Global food production needs to increase by roughly 47% from 2011 levels to feed an estimated 9.7 billion people by 2050. Under a high-population scenario, that figure jumps to 61%. The 2040 midpoint of that trajectory means agriculture is under mounting pressure throughout the next 15 years, even as climate change makes farming harder in many of the regions that need it most.

Diets are shifting, too. As incomes rise in developing countries, people eat more meat, dairy, and processed food. That drives demand for animal feed crops, which require far more land and water per calorie than grains or vegetables eaten directly. The math is tight: producing enough food is technically possible with current technology and projected yield improvements, but it requires reducing food waste (currently about a third of all food produced is lost), expanding irrigation sustainably, and adopting precision agriculture techniques that use data and automation to optimize every acre.

Water scarcity compounds the challenge. Many of the fastest-growing populations are in regions where freshwater supplies are already strained. Competition between agricultural, industrial, and residential water use will intensify, particularly in North Africa, the Middle East, and parts of South Asia.

What Ties It All Together

The world of 2040 isn’t a single story. It’s a collision of trends moving at different speeds. Climate change is locked in by physics and moves slowly but relentlessly. AI and automation move fast but unevenly across industries and countries. Demographic shifts are predictable decades in advance but play out differently in aging Japan versus young Nigeria. Medical advances could be transformative for those who can access them and irrelevant for those who can’t.
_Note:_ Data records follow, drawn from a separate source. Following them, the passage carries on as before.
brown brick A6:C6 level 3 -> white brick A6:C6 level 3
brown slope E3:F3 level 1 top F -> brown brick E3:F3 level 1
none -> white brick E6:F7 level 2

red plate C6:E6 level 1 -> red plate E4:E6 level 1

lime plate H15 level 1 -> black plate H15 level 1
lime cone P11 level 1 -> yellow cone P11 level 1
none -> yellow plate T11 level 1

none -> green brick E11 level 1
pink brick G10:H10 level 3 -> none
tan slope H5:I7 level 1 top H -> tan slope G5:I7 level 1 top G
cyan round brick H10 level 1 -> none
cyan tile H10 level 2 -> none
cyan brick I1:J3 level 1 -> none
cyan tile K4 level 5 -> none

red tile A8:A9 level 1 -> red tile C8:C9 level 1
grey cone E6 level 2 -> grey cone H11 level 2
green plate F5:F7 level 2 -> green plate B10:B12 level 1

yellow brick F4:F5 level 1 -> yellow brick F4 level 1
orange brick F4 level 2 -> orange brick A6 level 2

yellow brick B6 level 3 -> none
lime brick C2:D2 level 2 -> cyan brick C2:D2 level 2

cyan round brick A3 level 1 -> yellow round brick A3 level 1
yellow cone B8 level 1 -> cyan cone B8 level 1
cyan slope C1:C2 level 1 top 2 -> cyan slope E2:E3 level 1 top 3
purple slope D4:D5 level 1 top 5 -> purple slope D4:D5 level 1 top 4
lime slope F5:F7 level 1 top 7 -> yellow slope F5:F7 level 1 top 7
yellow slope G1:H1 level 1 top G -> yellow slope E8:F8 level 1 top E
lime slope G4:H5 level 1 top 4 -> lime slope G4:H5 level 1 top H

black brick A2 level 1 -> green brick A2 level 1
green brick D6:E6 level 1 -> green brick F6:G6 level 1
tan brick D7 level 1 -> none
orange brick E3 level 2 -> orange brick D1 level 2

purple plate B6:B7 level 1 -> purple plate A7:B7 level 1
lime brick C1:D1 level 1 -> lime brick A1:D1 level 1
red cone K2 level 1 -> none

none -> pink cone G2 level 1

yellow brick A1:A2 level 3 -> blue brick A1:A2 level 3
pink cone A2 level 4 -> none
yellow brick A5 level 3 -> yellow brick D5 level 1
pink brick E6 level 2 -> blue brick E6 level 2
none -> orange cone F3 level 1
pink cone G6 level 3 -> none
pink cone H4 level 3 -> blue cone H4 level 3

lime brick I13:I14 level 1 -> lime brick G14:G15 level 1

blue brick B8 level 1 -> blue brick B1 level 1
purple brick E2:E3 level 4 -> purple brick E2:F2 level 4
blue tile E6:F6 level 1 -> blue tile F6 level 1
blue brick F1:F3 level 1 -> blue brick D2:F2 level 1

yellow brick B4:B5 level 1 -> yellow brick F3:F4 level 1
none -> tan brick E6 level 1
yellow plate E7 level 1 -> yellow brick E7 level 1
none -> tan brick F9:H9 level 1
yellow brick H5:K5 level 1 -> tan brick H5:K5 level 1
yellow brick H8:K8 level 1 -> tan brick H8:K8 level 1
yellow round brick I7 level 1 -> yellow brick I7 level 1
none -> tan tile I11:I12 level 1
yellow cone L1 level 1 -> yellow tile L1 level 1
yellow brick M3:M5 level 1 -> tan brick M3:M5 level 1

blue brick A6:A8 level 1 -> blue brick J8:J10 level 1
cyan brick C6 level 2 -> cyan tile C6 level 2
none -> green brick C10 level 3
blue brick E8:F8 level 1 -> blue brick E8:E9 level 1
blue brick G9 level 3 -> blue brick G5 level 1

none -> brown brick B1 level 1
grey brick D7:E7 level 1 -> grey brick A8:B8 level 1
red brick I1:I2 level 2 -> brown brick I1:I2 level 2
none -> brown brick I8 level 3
The clearest takeaway from the data is that 2040 will be a world of sharper contrasts. Wealthier nations will have older populations, longer lifespans, AI-augmented economies, and gene therapies for diseases that were once death sentences. Lower-income nations will still be fighting infectious disease, building basic infrastructure, and coping with the worst effects of a warming climate they did the least to cause. The global challenge of the next 15 years isn’t just technological progress. It’s whether that progress reaches the people who need it most.